All of this sounds like rank incompetence: "Whoa, we didn’t even notice that Interior Ministry deal with the Mob! Goodness me, we just plumb forgot to track those 190,000 AK-47s! Golly gee, we were just too busy to get around to those arms dumps. Been meaning to do it forever, but something always came up."
But it isn’t incompetence. Certainly, the decision not to find and secure the weapons dumps was a matter of deliberate policy. The decision not to track the vast store of American arms being given to Iraqi security forces was also deliberate policy — perhaps devised by the general in charge of arming and training Iraqi security forces at the time: one David Petraeus. And the arms trafficking with the underworld by factions in the Bush-installed Iraqi government is almost certainly deliberate policy as well, either with the direct connivance of Washington, or else with the usual wink and a nod and a looking-away.
The Mafia arms deal is one of those glimpses we get from time to time into how the world really works, in the finely meshed intertwining between the underworld and the "upperworld" — "respectable" Establishment society, "legitimate" governments led by "honorable" officials. The BCCI affair in the 1980s was another such glimpse. BCCI was an international bank that fronted for what the U.S. Senate later called "one of the largest criminal enterprises in history." Backed by Establishment grandees and national governments around the world, BCCI "laundered money on a global scale, intimidated witnesses and law officers, engaged in extortion and blackmail. It supplied the financing for illegal arms trafficking and global terrorism. It financed and facilitated income tax evasion, smuggling and prostitution," as journalist Christopher Bryon, who first exposed the operation, put it.

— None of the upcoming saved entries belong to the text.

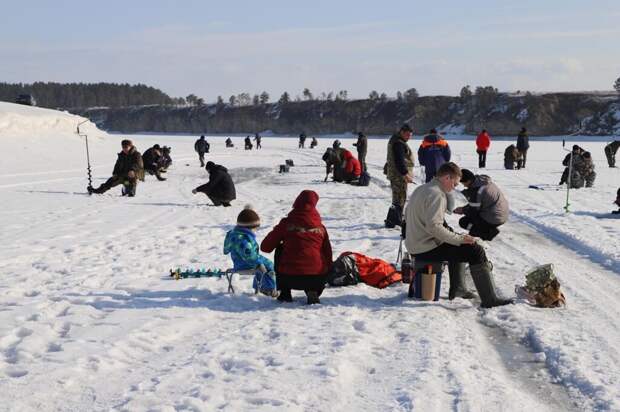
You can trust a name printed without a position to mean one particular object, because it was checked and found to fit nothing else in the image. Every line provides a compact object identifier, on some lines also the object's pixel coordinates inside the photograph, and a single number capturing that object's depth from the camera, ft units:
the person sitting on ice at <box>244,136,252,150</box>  147.84
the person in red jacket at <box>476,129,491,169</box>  78.64
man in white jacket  19.48
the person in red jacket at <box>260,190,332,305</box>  19.84
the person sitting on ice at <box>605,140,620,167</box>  79.83
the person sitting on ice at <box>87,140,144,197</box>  50.01
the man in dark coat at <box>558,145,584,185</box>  51.10
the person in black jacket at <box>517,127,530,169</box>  79.22
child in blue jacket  21.12
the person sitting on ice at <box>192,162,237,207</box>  44.68
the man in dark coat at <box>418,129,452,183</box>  36.47
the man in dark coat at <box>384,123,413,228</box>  33.55
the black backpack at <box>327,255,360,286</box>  22.45
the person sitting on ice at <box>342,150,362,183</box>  60.03
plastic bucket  20.52
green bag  20.01
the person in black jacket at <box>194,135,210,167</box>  90.22
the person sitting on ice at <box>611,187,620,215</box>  38.22
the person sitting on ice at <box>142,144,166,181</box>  68.28
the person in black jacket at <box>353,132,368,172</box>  70.13
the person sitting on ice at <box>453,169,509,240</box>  24.61
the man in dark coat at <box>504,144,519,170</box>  77.46
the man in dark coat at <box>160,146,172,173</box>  76.59
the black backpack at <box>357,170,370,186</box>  58.23
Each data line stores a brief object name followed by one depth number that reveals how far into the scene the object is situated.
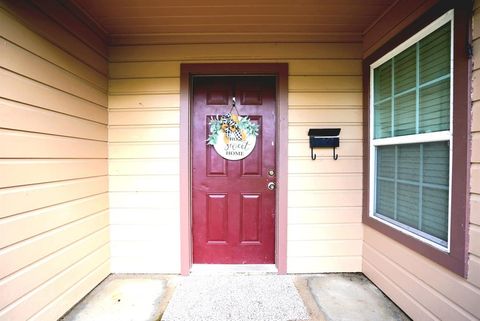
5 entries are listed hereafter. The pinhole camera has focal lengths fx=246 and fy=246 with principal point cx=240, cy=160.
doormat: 1.75
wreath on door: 2.40
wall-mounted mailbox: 2.27
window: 1.48
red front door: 2.42
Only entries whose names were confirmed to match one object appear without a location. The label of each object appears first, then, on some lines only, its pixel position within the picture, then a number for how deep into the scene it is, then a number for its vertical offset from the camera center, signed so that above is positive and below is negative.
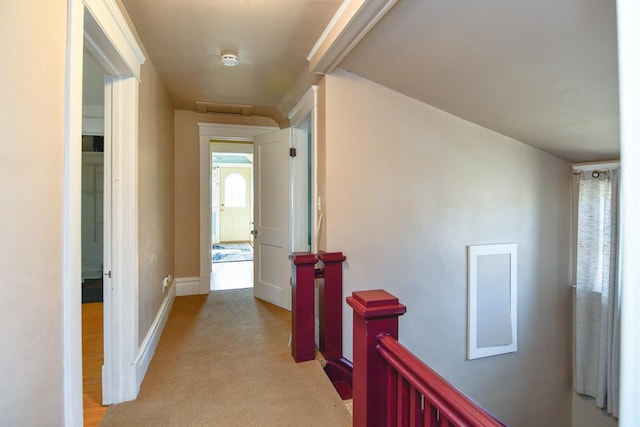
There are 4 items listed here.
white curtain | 2.88 -0.72
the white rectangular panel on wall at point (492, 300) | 2.93 -0.83
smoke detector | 2.42 +1.12
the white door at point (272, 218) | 3.67 -0.12
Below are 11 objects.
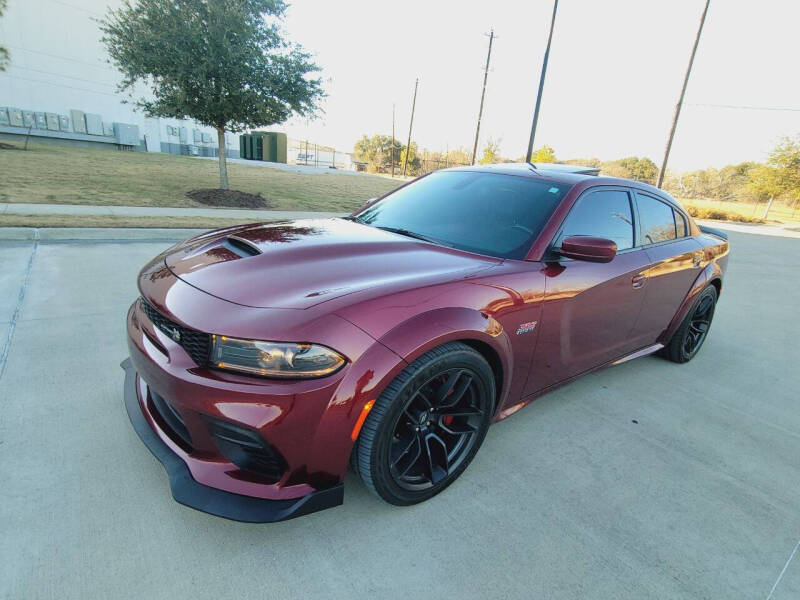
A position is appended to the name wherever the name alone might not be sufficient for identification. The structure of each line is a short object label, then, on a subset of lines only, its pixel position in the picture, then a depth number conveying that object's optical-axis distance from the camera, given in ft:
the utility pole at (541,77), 55.52
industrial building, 99.96
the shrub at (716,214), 81.10
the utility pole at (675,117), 60.49
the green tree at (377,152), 198.81
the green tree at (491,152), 157.36
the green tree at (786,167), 91.15
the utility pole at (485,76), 96.81
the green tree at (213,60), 33.63
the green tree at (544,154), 145.44
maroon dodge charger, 5.46
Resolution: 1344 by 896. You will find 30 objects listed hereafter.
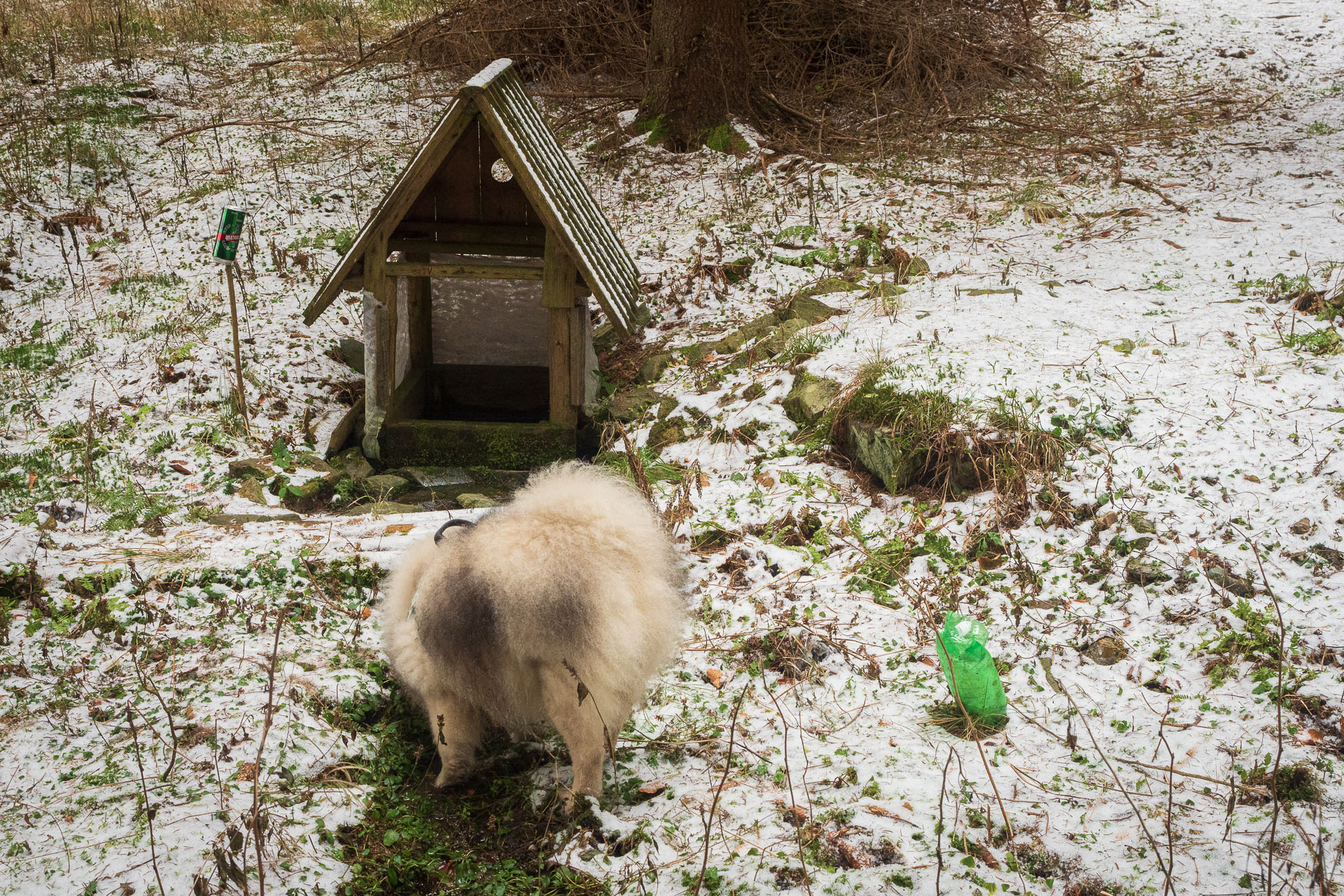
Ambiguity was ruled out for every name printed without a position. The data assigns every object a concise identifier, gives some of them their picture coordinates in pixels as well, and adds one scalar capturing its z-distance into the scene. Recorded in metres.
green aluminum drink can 6.70
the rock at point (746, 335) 7.96
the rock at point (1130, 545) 4.76
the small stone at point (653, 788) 3.58
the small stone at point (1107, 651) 4.21
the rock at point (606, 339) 8.80
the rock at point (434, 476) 6.91
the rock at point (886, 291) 7.77
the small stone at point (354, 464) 6.97
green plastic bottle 3.88
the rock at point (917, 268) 8.25
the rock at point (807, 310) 7.84
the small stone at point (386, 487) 6.60
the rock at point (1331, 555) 4.42
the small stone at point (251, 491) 6.25
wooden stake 6.98
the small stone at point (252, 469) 6.49
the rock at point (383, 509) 6.04
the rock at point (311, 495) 6.32
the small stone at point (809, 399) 6.41
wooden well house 6.53
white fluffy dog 3.08
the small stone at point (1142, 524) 4.84
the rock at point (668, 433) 6.87
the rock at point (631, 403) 7.35
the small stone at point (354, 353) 8.52
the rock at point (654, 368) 7.95
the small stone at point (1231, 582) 4.37
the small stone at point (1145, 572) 4.58
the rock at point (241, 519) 5.84
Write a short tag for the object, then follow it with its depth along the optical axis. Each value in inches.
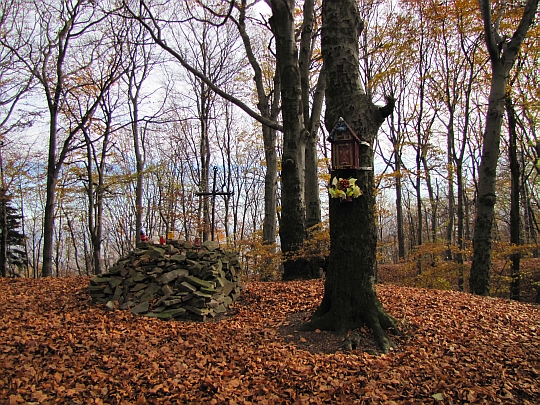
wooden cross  300.3
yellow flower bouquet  149.0
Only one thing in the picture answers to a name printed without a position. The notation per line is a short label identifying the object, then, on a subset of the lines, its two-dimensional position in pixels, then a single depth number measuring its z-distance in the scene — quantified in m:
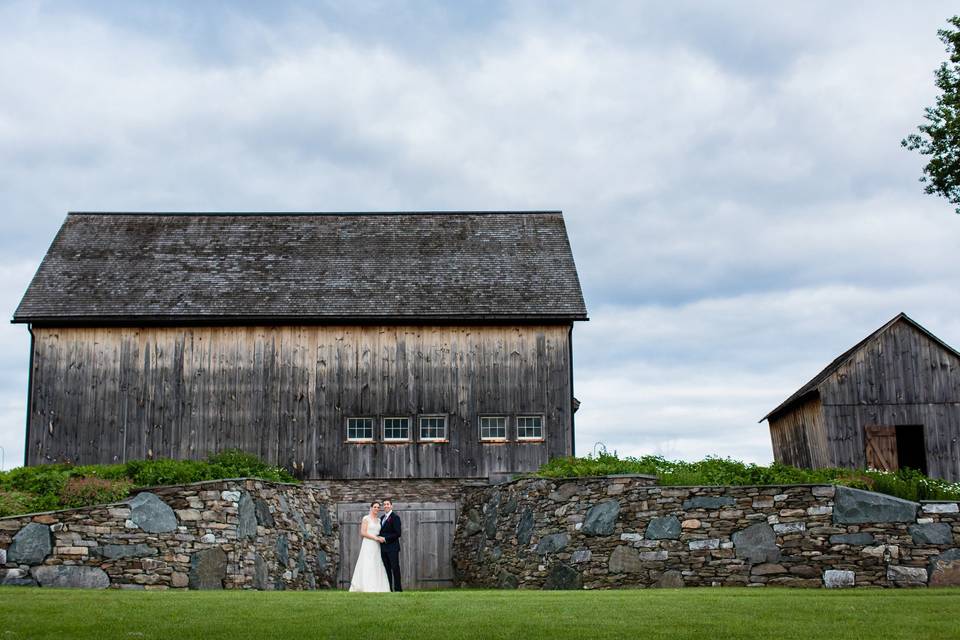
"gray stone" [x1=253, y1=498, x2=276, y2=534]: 21.25
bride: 20.06
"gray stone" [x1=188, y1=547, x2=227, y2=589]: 19.62
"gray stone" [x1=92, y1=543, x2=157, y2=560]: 19.30
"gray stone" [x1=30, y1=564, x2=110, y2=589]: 18.81
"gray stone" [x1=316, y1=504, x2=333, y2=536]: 25.45
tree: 27.77
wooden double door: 26.20
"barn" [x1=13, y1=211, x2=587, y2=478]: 27.09
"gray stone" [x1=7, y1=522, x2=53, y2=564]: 18.83
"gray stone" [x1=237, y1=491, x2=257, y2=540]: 20.47
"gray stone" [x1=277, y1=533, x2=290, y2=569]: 22.01
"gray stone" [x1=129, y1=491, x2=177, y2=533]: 19.66
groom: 20.33
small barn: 27.41
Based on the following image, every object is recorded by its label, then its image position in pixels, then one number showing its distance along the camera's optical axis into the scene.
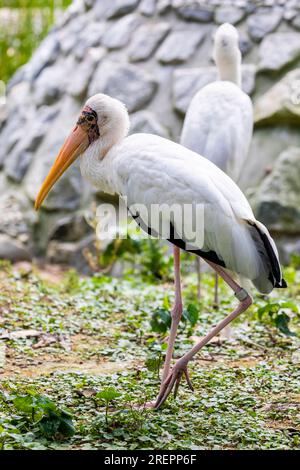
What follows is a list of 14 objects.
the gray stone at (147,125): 16.98
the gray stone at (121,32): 18.14
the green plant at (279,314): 10.87
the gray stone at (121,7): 18.54
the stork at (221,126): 12.22
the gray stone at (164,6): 17.86
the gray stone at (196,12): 17.58
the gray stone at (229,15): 17.31
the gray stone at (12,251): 17.03
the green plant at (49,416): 7.34
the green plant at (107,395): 7.79
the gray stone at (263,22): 17.06
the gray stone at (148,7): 18.19
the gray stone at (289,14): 17.05
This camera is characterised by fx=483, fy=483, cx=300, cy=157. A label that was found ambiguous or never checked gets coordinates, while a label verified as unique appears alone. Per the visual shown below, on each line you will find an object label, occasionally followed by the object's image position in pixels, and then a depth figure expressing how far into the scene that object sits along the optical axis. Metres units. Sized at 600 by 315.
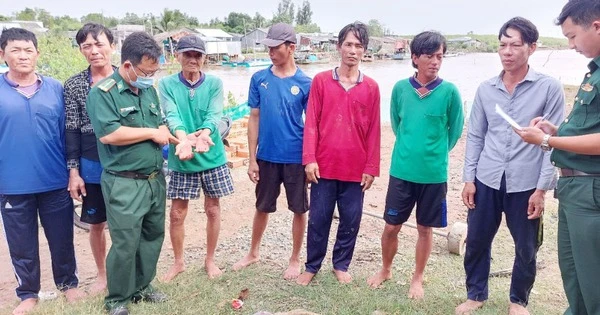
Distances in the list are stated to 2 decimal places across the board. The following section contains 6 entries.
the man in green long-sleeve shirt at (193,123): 3.64
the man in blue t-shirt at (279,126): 3.72
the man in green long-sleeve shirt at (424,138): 3.39
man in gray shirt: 2.97
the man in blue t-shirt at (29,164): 3.17
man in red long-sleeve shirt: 3.55
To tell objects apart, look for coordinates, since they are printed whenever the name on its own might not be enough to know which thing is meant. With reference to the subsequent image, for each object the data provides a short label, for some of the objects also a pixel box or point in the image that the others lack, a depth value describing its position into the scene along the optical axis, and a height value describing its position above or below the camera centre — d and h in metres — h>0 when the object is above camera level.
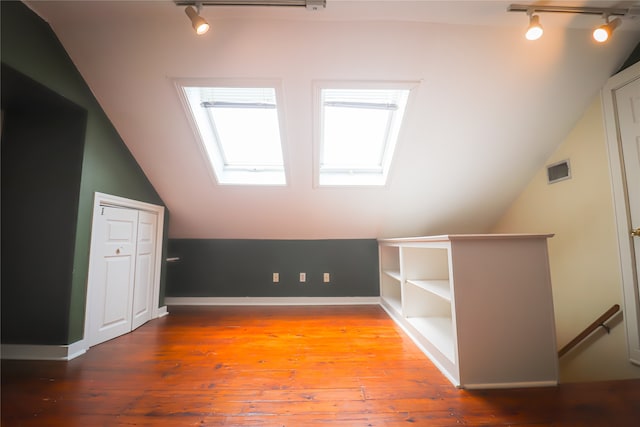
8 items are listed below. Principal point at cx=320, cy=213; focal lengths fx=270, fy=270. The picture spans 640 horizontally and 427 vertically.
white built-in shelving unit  1.55 -0.41
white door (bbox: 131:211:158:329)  2.68 -0.26
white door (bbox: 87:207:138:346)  2.17 -0.25
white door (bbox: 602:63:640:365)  1.88 +0.42
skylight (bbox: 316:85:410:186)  2.32 +1.07
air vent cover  2.46 +0.65
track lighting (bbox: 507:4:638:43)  1.53 +1.39
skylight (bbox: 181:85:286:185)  2.31 +1.07
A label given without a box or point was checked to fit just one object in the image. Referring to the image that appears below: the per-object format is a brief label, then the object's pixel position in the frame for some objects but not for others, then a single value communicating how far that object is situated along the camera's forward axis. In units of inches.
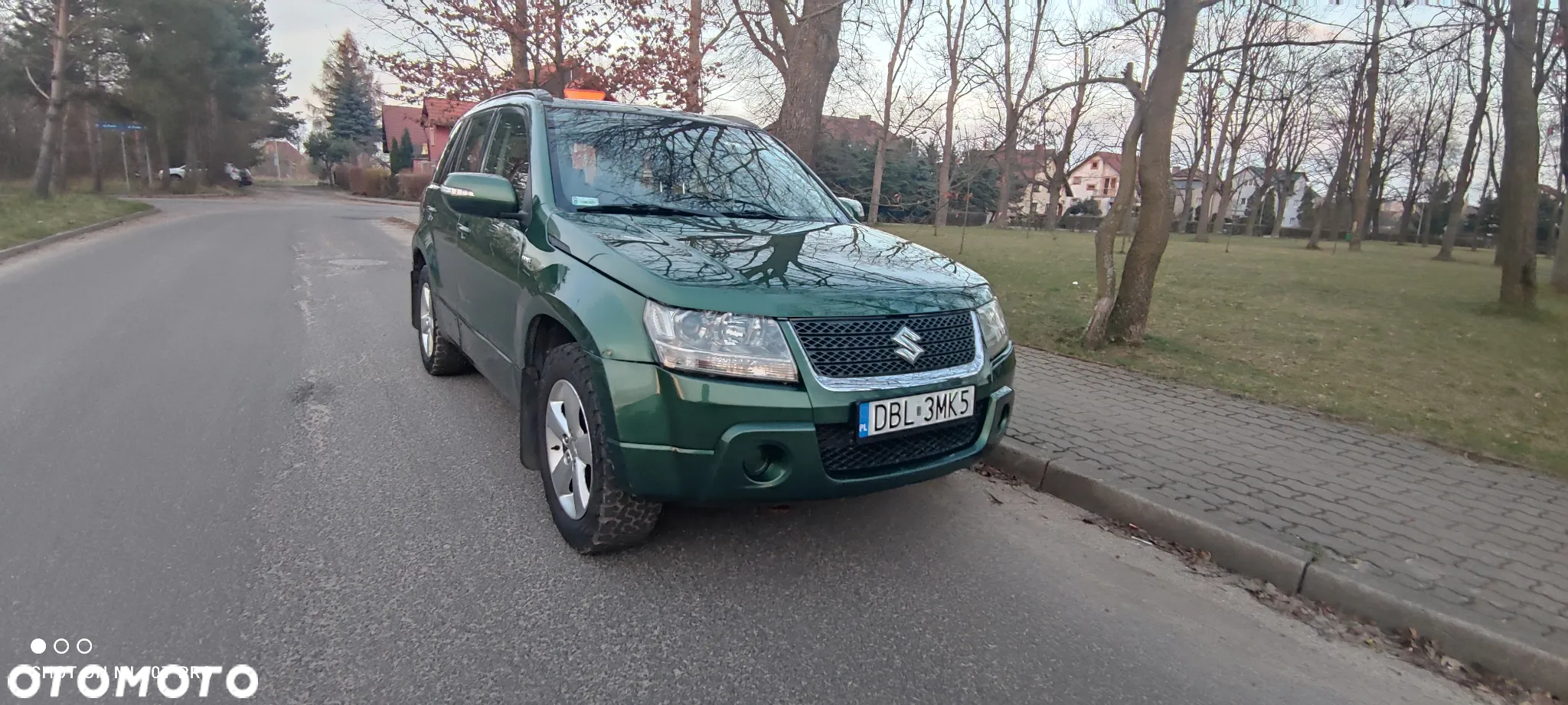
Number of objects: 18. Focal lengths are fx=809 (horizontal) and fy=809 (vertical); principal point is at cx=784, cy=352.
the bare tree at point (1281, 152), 1710.4
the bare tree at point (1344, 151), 1232.1
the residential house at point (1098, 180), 3141.7
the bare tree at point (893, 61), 563.2
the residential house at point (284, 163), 3088.1
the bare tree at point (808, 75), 426.6
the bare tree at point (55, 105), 855.1
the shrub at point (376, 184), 1756.9
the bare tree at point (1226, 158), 1525.6
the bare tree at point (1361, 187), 1034.1
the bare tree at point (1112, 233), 274.4
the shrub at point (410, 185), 1567.4
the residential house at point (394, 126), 2358.5
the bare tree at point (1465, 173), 978.2
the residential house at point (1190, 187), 1614.8
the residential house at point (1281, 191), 2215.8
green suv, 105.8
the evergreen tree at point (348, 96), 2549.2
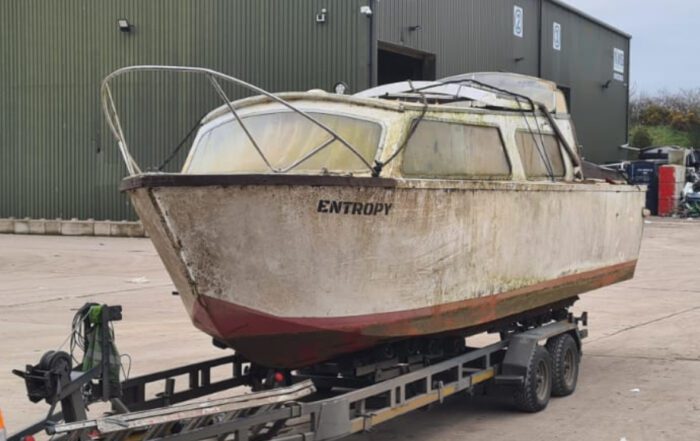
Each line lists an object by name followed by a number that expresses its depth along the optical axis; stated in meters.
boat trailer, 5.20
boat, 5.81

The George Bushes, father and son, were hip deep in BCCI sleaze. Bush I used the bank to secretly fund Saddam Hussein’s war machine — then intervened to quash federal investigations of the scam. George II was bailed out of one of his many business failures with a $25 million honeypot from a BCCI bank, brokered by the mysterious money-man Jackson Stephens, who in the 1992 presidential election had the signal distinction of being a top contributor to both Bush I and Bill Clinton. Bill has since been "adopted" by the elder George as an honorary son. And why not? When he took office, Clinton killed off the ongoing probes into his predecessor’s entanglements with BCCI, and even killed a lot of Iraqis over an almost certainly bogus attempt on his future "dad’s" life. (For more on the cozy Bush-Clinton connection, see A Tale of Two Houses. For more on the Bushes and BCCI, see Scar Tissue.)
The chaotic nexus where organized crime, terrorism, drug-running, covert ops and government policy churn and thrash together is where the business of the world gets done. It fuels the machine serviced by tools like Rove, the machine that has brought so much death and anguish to Iraq — and is slowly devouring the entrails of America as well.